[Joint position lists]

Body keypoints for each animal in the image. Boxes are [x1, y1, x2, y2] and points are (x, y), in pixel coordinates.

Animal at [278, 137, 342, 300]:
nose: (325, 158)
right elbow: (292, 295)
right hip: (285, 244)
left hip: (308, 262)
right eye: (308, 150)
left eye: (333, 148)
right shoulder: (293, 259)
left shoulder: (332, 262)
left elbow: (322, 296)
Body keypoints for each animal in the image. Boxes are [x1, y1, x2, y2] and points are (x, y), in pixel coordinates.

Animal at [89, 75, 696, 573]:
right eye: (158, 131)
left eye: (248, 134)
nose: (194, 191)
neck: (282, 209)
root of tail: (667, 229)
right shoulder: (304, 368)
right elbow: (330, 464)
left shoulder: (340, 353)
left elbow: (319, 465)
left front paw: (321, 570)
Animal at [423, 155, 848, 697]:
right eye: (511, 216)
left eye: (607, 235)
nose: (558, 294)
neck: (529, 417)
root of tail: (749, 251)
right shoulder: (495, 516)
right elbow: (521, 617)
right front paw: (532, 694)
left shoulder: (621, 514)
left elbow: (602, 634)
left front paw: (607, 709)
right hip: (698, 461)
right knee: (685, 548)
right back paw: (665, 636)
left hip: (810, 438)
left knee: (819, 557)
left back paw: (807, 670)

---

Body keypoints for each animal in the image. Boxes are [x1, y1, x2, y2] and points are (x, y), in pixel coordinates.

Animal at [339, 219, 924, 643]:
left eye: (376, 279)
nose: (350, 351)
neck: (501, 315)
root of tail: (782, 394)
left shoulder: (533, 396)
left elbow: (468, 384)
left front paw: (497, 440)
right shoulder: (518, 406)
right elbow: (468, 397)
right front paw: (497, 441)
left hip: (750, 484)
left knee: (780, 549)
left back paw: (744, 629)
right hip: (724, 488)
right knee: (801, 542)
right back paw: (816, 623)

• [TASK TO COMPLETE] The lines that contain the word "shoulder" are wanted; copy each of them from the records.

• [RESPONSE TO THIS TASK]
right shoulder: (293, 259)
left shoulder: (332, 262)
right shoulder: (304, 368)
left shoulder: (340, 353)
right shoulder: (495, 516)
left shoulder: (621, 514)
left shoulder: (533, 396)
right shoulder: (518, 406)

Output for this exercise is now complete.